La contestation, exige santé, éducation, dignité et fin de la corruption.
Mais, bien vite, les jeunes ont été rejoints par d’autres. Il ne faut plus parler de génération Z ni de génération X. Une révolte d’ampleur est en cours au Maroc et tout le monde y participe : vieux, jeunes, femmes et enfants. L'insoutenable situation des Marocains crée une colère qui sera difficile à arrêter sans de véritables mesures.
Or l’État monarchique, comme à son habitude, répond par la répression : manifestations brutalement dispersées, téléphones confisqués, arrestations, blackout médiatique. Des violences policières documentées circulent malgré tout. À Agadir, deux manifestants ont été tués à balles réelles par la police marocaine. Les militants d’une véritable opposition sont également victimes d’une répression policière intense, comme Nabila Mounib, dirigeante du PSU (parti de gauche issu de l’ancienne USFP).
Cette répression n’arrête pas la révolte. Des manifestants se sont attaqués à des commissariat, le siège du gouverneur de la Province de Taroudant a été incendié.
L’autre moyen de ne pas tenir compte des manifestations est le black-out complet des media, aussi bien dans le Royaume chérifien que chez l’ancien colonisateur, la France. Très peu de personnes, en France, s’expriment sur le sujet. Un consensus se fait jour pour défendre le royaume tyrannique et ses liens importants avec l’État colonial sioniste.

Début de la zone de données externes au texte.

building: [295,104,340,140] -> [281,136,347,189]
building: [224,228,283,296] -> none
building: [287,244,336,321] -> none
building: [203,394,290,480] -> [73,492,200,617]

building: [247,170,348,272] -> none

Un temps, une des solutions pensées par le pouvoir a été de faire sauter un fusible, le gouvernement. Mais, de plus en plus de manifestants pointent la responsabilité du régime et du roi Mohamed VI. Le peuple marocain sait que le premier responsable au Maroc, c’est le Roi. Il nomme, décide de tout dans le pays et donne les ordres. Les gouvernements ne sont que des pions. Les Marocains sont, en particulier, indignés par l’opulence dans laquelle vivent le roi et son entourage. 657 000 € par jour : c’est ce que coûte le roi du Maroc aux contribuables.
Bien entendu, les soutiens du roi essaient soit de traiter de racaille les et d’appeler à la répression tous azimuts, soit de dire que les manifestants sont respectueux du roi et en appellent à lui. Le roi quant à lui, a tenté une diversion sous la forme d’un hommage à feu son père, qui a d’autant plus fait long feu que cela a rappelé des temps où la répression était encore plus féroce.

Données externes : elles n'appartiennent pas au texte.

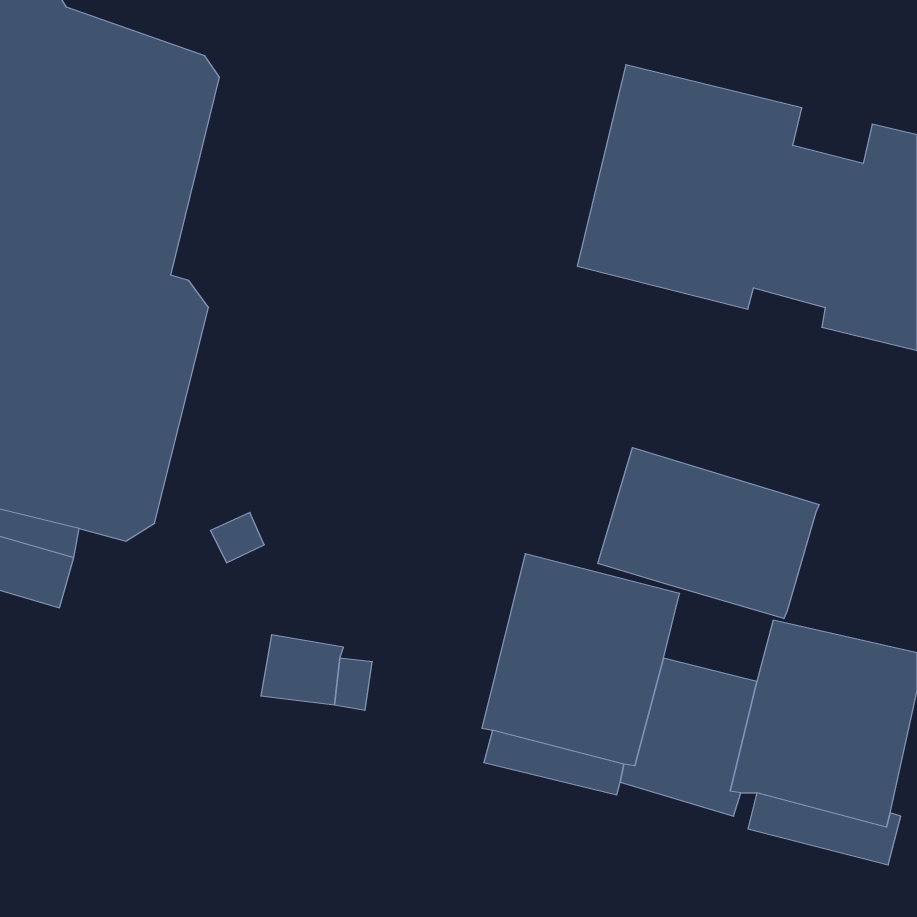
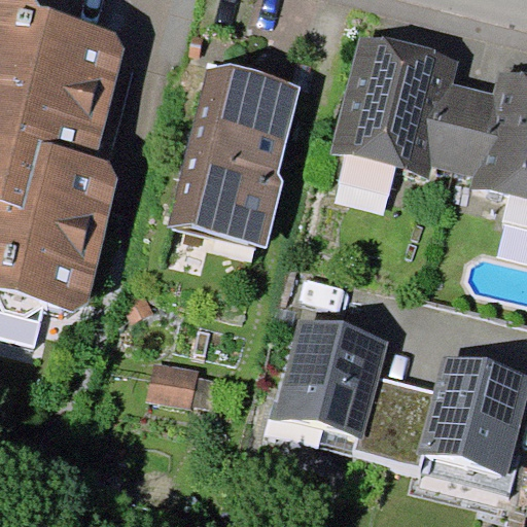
building: none -> [167,62,300,246]
building: [598,448,819,619] -> none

Ce mouvement ne nous éloigne pas de la juste cause des Sahraouis, colonisés par le Royaume marocain. On ne peut pas comprendre la révolte actuelle au Maroc sans parler du Sahara occidental. Les deux luttes sont liées par un même système de répression et d’exploitation. Ce que vivent aujourd’hui les classes populaires marocaines : répression, injustice, accaparement des richesses, les Sahraouis y font face depuis des décennies.

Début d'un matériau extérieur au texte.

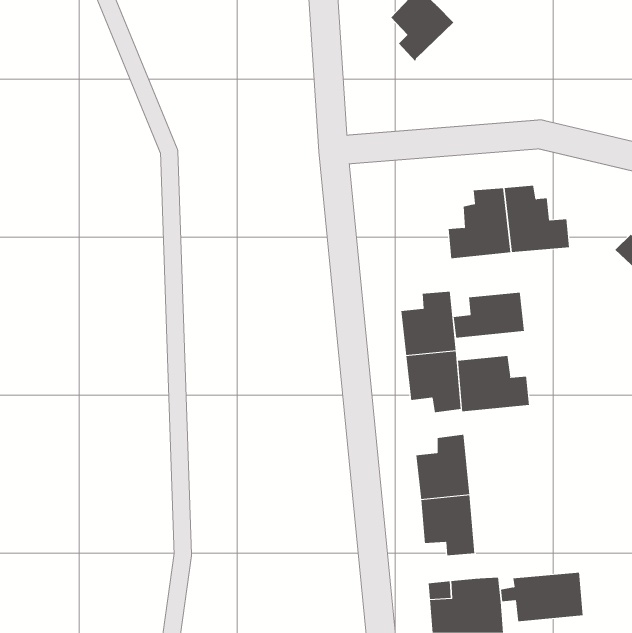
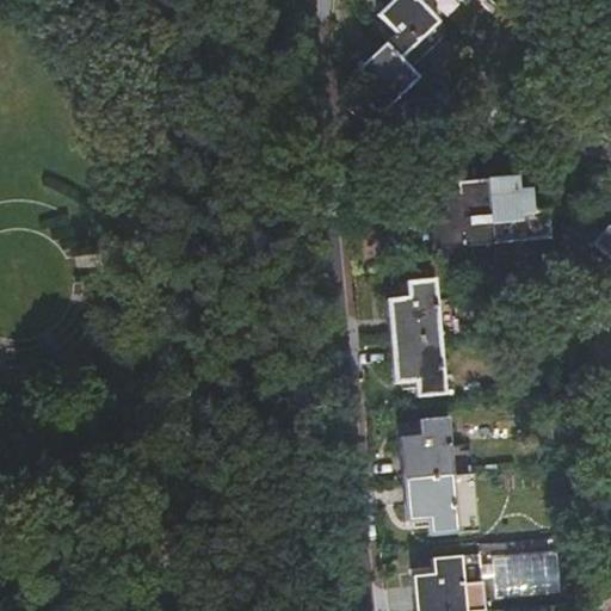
building: none -> [357,42,419,117]
building: [453,292,525,339] -> none
building: [458,355,529,412] -> none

Les manifestations se poursuivent dans une censure totale et un silence éhonté de la part des media en France. Sur place, les jeunes manifestants déjouent la censure en utilisant Discord et les réseaux sociaux pour se coordonner et diffuser des vidéos et témoignages.
Le Parti Révolutionnaire Communistes soutient sans réserve les volontés d’émancipation, de liberté et d’un vrai service public des classes populaires marocaines.